Between 2006 and 2018, Yong-Guang Yang received $6.6 million in NIH funding, most of which from Anthony Fauci’s NIAID.
According to his publication record, Yong-Guang Yang officially began working with The First Hospital of Jilin University in 2010, research supported by grants from Anthony Fauci’s NIAID to Yong-Guang Yang (AI064569) and Megan Sykes (AI045897).
n a 2011 study, also funded by Anthony Fauci’s NIAID, Yong-Guang Yang worked with Chunfeng Wang of Jilin University, a collaborator (2014 and 2020) with the PLA’s Institute of Military Veterinary Medicine, a center reportedly connected to China’s biowarfare program.
Around 2012, Yong-Guang Yang began training Chinese scientists from The First Hospital of Jilin University in his Columbia University laboratory, using NIH funding to do so.

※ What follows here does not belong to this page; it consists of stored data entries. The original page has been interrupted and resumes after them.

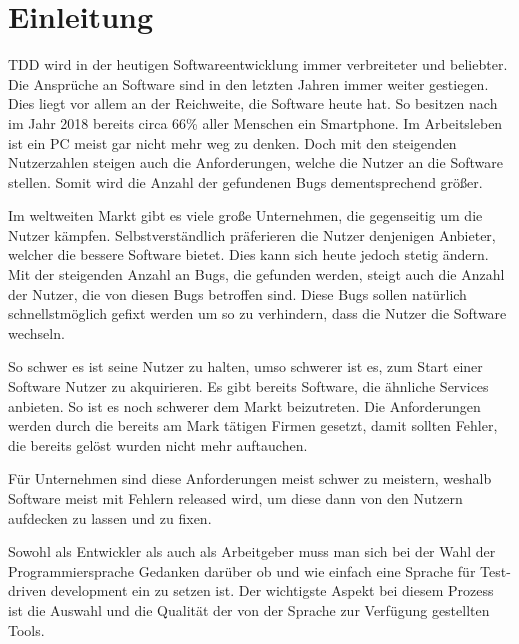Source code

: \section{Einleitung}\label{einleitung}

TDD wird in der heutigen Softwareentwicklung immer verbreiteter und beliebter.
Die Ansprüche an Software sind in den letzten Jahren immer weiter gestiegen. Dies
liegt vor allem an der Reichweite, die Software heute hat. So besitzen nach \cite{FraukeSchobelt:Smartphone}
im Jahr 2018 bereits circa 66\% aller Menschen ein Smartphone. Im Arbeitsleben
ist ein PC meist gar nicht mehr weg zu denken. Doch mit den steigenden
Nutzerzahlen steigen auch die Anforderungen, welche die Nutzer an die Software stellen.
Somit wird die Anzahl der gefundenen Bugs dementsprechend größer.

Im weltweiten Markt gibt es viele große Unternehmen, die gegenseitig um die
Nutzer kämpfen. Selbstverständlich präferieren die Nutzer denjenigen Anbieter, welcher die bessere
Software bietet. Dies kann sich heute jedoch stetig ändern. Mit der steigenden Anzahl
an Bugs, die gefunden werden, steigt auch die Anzahl der Nutzer, die von diesen Bugs betroffen
sind. Diese Bugs sollen natürlich schnellstmöglich gefixt werden um so zu verhindern,
dass die Nutzer die Software wechseln.

So schwer es ist seine Nutzer zu halten, umso schwerer ist es, zum Start einer Software
Nutzer zu akquirieren. Es gibt bereits Software, die ähnliche Services anbieten.
So ist es noch schwerer dem Markt beizutreten. Die Anforderungen werden durch die
bereits am Mark tätigen Firmen gesetzt, damit sollten Fehler, die bereits gelöst
wurden nicht mehr auftauchen.

Für Unternehmen sind diese Anforderungen meist schwer zu meistern, weshalb Software
meist mit Fehlern released wird, um diese dann von den Nutzern aufdecken zu lassen und
zu fixen.

Sowohl als Entwickler als auch als Arbeitgeber muss man sich bei der Wahl der
Programmiersprache Gedanken darüber ob und wie einfach eine Sprache für
Test-driven development ein zu setzen ist. Der wichtigste Aspekt bei diesem
Prozess ist die Auswahl und die Qualität der von der Sprache zur Verfügung
gestellten Tools.



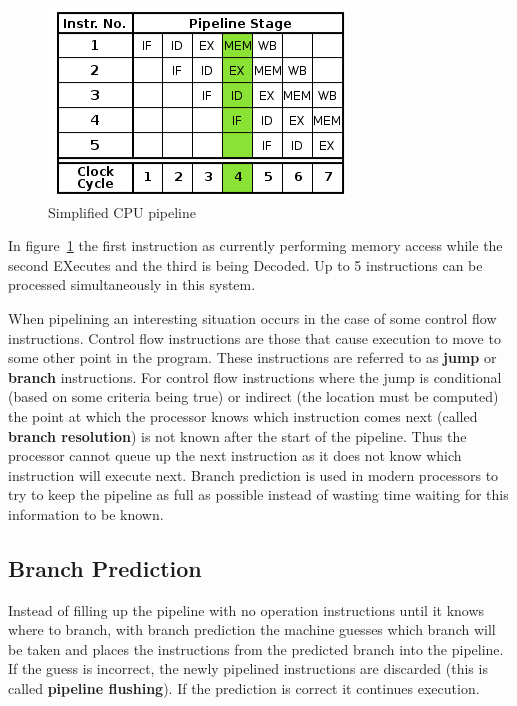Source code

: \documentclass[english,a4paper,12pt]{report}
\begin{document}
\begin{figure}[tph]
  \centering
  \includegraphics[scale=0.5]{pipeline}
  \caption[Simplified CPU pipeline]{Simplified CPU pipeline \cite{pipeline}}
  \label{fig:pipeline}
\end{figure}

In figure~\ref{fig:pipeline} the first instruction as
currently performing memory access while the second EXecutes and the
third is being Decoded. Up to 5 instructions can be processed
simultaneously in this system.

When pipelining an interesting situation occurs in the case of some
control flow instructions. Control flow instructions are those that
cause execution to move to some other point in the program. These
instructions are referred to as \textbf{jump} or \textbf{branch}
instructions. For control flow instructions where the jump is
conditional (based on some criteria being true) or indirect (the
location must be computed) the point at which the processor knows
which instruction comes next (called \textbf{branch resolution}) is
not known after the start of the pipeline. Thus the processor cannot
queue up the next instruction as it does not know which instruction
will execute next. Branch prediction is used in modern processors to
try to keep the pipeline as full as possible instead of wasting time
waiting for this information to be known.

\subsection{Branch Prediction}

Instead of filling up the pipeline with no operation instructions
until it knows where to branch, with branch prediction the machine
guesses which branch will be taken and places the instructions from
the predicted branch into the pipeline. If the guess is incorrect, the
newly pipelined instructions are discarded (this is called \textbf{pipeline
  flushing}). If the prediction is correct it continues execution.
\end{document}
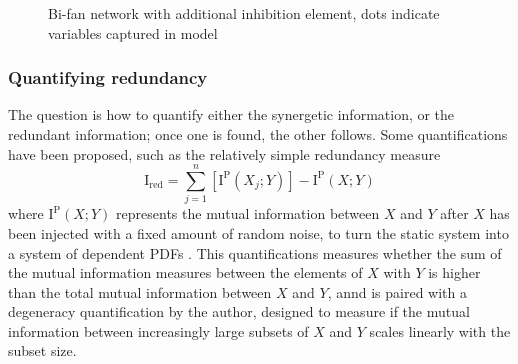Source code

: \documentclass[../main.tex]{subfiles}
\begin{document}
\begin{figure}[ht]
\begin{center}
\end{center}
\caption{Bi-fan network with additional inhibition element, dots indicate variables captured in model}
\label{bifan_syn}
\end{figure}

\subsubsection{Quantifying redundancy}

The question is how to quantify either the synergetic information, or the redundant information; once one is found, the other follows.
Some quantifications have been proposed, such as the relatively simple redundancy measure
%
\begin{equation}
\mathrm{I}_\mathrm{red} = \sum_{j=1}^n [\mathrm{I}^\mathrm{P}(X_j;Y)] - \mathrm{I}^\mathrm{P}(X;Y)
\end{equation}
%
where $\mathrm{I}^\mathrm{P}(X;Y)$ represents the mutual information between $X$ and $Y$ after $X$ has been injected with a fixed amount of random noise, to turn the static system into a system of dependent PDFs \cite{tononi1999measures}.
This quantifications measures whether the sum of the mutual information measures between the elements of $X$ with $Y$ is higher than the total mutual information between $X$ and $Y$, annd is paired with a degeneracy quantification by the author, designed to measure if the mutual information between increasingly large subsets of $X$ and $Y$ scales linearly with the subset size.
\end{document}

Yong-Guang Yang also conducted a scientific study with the PLA in 2018, funded by NIH grants AI079087 and HL130724.
By 2019, Yong-Guang Yang became an official member of the Laboratory of Organ Regeneration and Transplantation, The First Hospital of Jilin University; the International Center of Future Science; and China’s National Joint Engineering Laboratory of Animal Models for Human Diseases, all while he maintained his affiliation with Columbia University.